Namun, cerita ini belum selesai. Danang menegaskan bahwa penetapan tersangka belum berhenti di angka enam. “Tersangkanya banyak. Kami sudah periksa puluhan saksi dari pihak swasta hingga pejabat yang menjabat saat kebocoran PAD ini terjadi,” ungkapnya.
Sebelumnya, Kejaksaan telah menetapkan tiga tersangka lainnya: Ahmad Kanedi, mantan Wali Kota Bengkulu; Kurniadi Benggawan, Direktur Utama PT Tigadi Lestari sekaligus pemilik Mega Mall; dan Wahyu Laksono, Direktur PT Dwisaha Selaras Abadi yang menjadi pengelola Mega Mall dan PTM.
Dugaan penyimpangan ini bermula dari perubahan status lahan Mega Mall yang awalnya adalah Hak Pengelolaan Lahan (HPL) milik Pemerintah Kota Bengkulu pada tahun 2004. Entah bagaimana, lahan ini berubah status menjadi Sertifikat Hak Guna Bangunan (SHGB) dan kemudian dipecah untuk dua bangunan: Mega Mall dan pasar.
Masalah tidak berhenti di sana. SHGB tersebut kemudian dijadikan agunan pinjaman ke perbankan oleh pengelola. Saat kredit macet, SHGB kembali diagunkan ke bank lain hingga menimbulkan utang ke pihak ketiga. Tragisnya, lahan milik pemerintah ini sempat diiklankan untuk dijual oleh pihak ketiga.
Tak hanya itu, selama bertahun-tahun sejak operasional dimulai, pihak pengelola tidak pernah menyetorkan Penerimaan Negara Bukan Pajak (PNBP) ke kas daerah. Akibatnya, negara ditaksir mengalami kerugian hingga ratusan miliar rupiah.
Kini, Kejaksaan Tinggi Bengkulu telah menyita lahan Mega Mall dan PTM sebagai barang bukti dalam perkara ini. Mereka juga terus mendalami potensi keterlibatan pihak lain yang diduga turut serta dalam skema yang merugikan keuangan daerah secara besar-besaran ini.

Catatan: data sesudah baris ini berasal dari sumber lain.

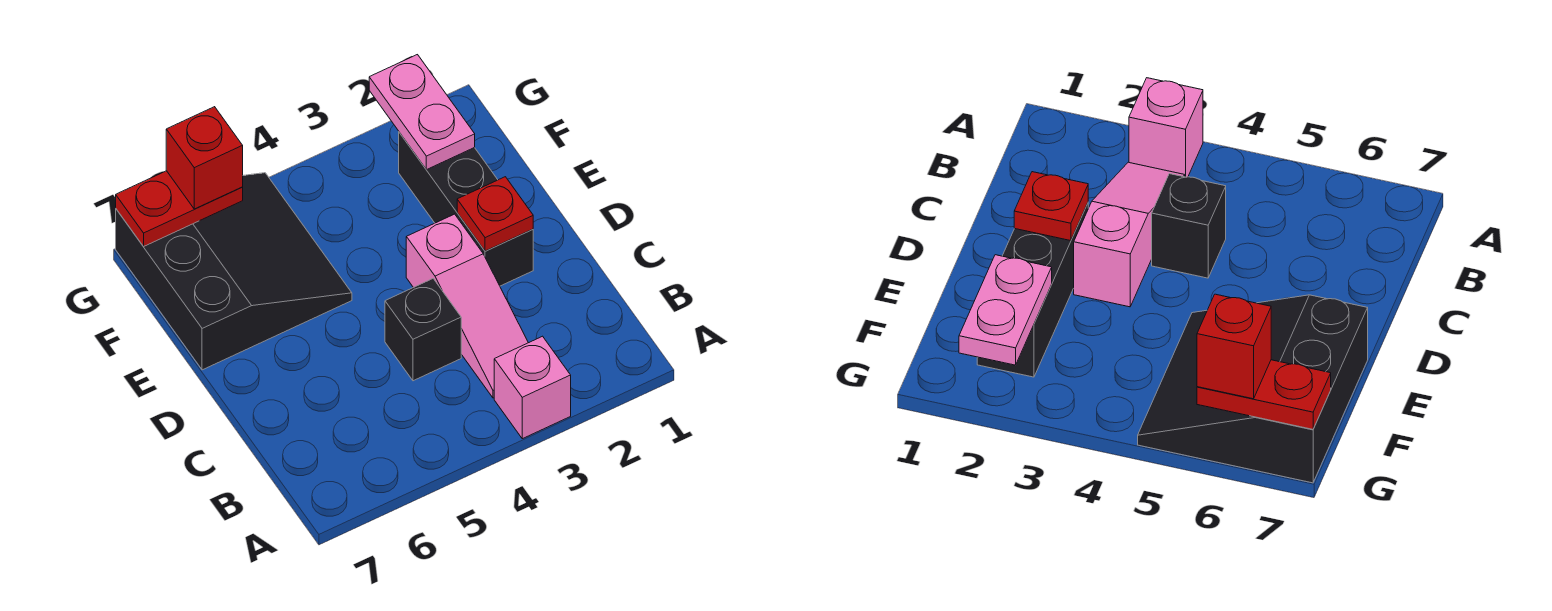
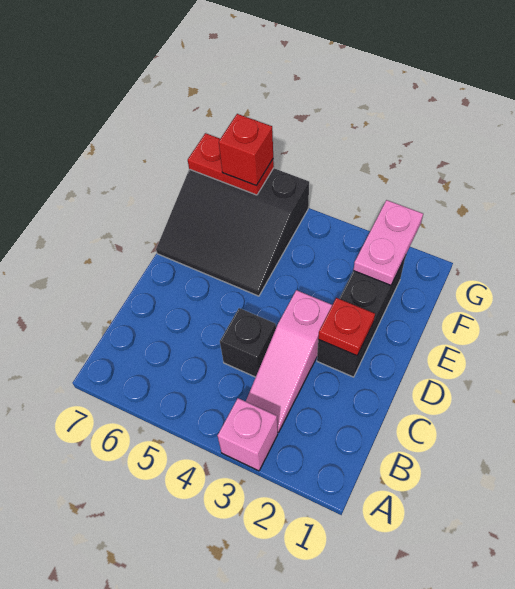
black 3x3 slope [116,173,352,370] -> black 3x3 slope turned to [156,168,309,296]

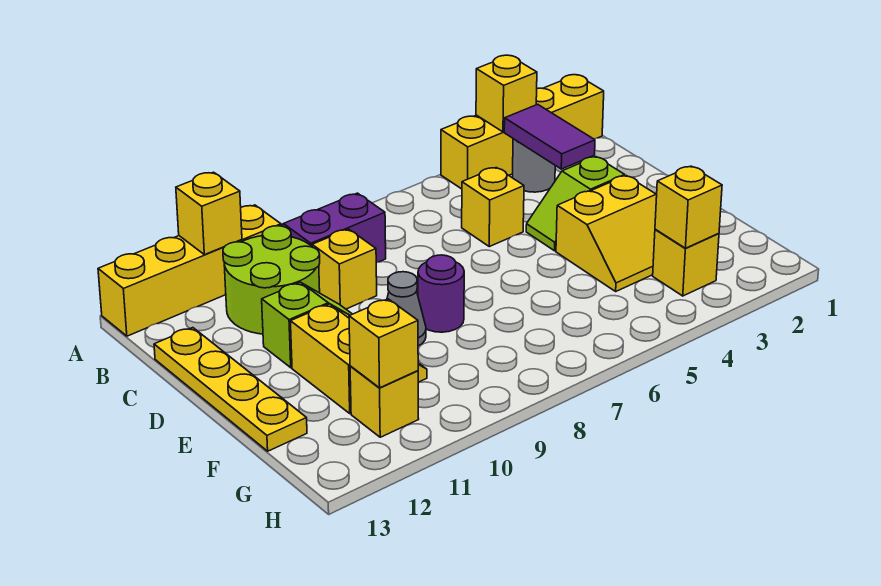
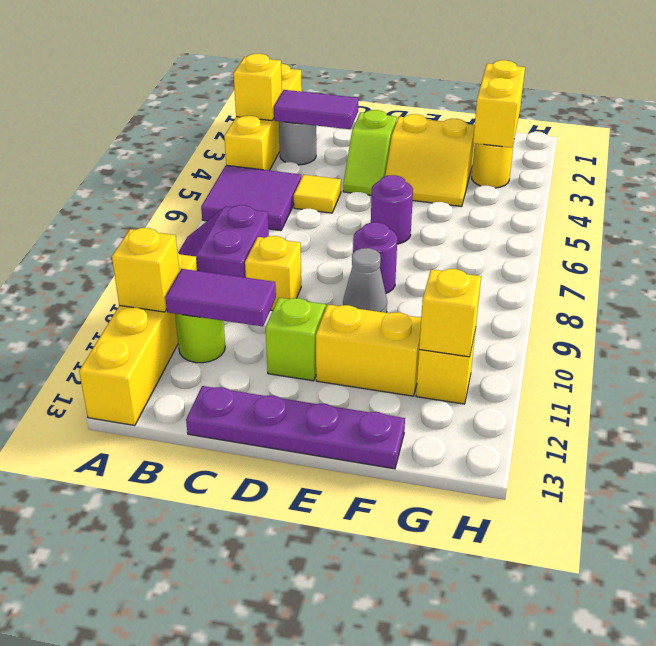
none -> purple 2x2 tile [201,165,301,231]
lime 2x2 round brick [223,226,320,334] -> lime 1x1 round brick [175,314,225,363]
none -> purple 1x2 tile [165,269,276,326]
yellow 1x1 brick [462,168,524,247] -> yellow 1x1 tile [294,175,341,213]
yellow 1x4 plate [154,328,307,451] -> purple 1x4 plate [186,386,405,469]
yellow 2x2 slope [556,176,657,291] -> yellow 2x2 slope turned to [385,114,475,207]
none -> purple 1x1 round brick [371,175,413,244]
yellow 1x1 brick [653,229,719,296] -> yellow 1x1 round brick [472,143,514,188]
yellow 1x1 brick [655,166,722,248] -> yellow 1x2 brick [473,60,525,148]

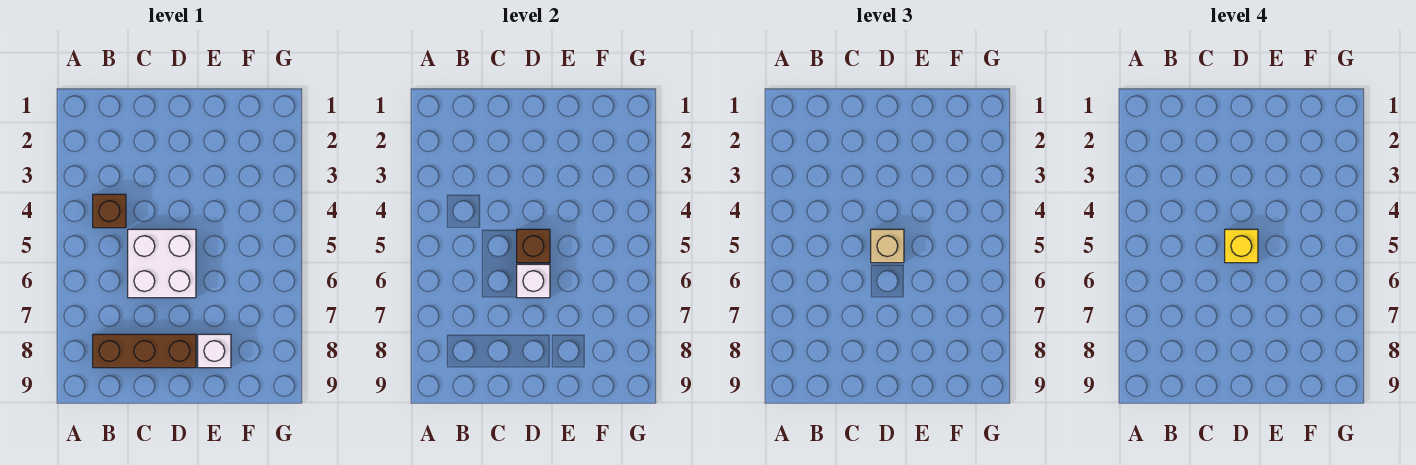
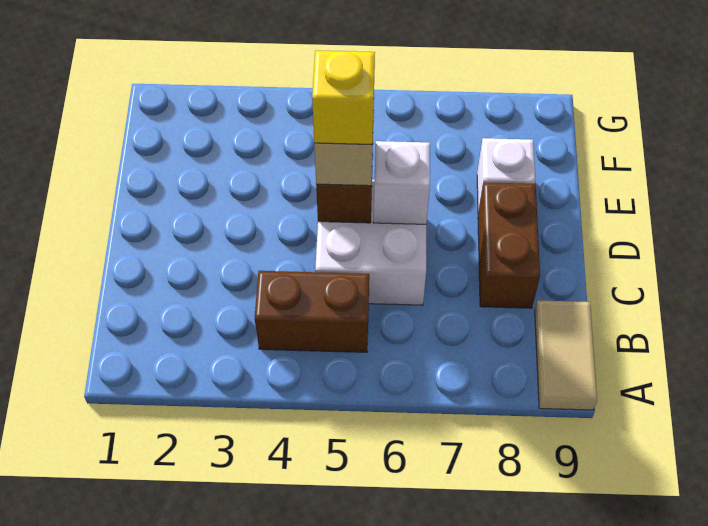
none -> tan 1x2 tile [535,300,597,410]
brown 1x1 brick [93,194,126,228] -> brown 1x2 brick [255,271,369,352]
brown 1x3 brick [93,334,196,368] -> brown 1x2 brick [478,182,540,308]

Para tersangka dijerat dengan Pasal 2 dan Pasal 3 Undang-Undang Tindak Pidana Korupsi, terkait penyalahgunaan wewenang dan perbuatan yang merugikan keuangan negara.
Mega Mall dan PTM mungkin tetap berdiri megah. Namun di balik kemilau lampunya, kini tersingkap borok korupsi yang menanti penebusan hukum.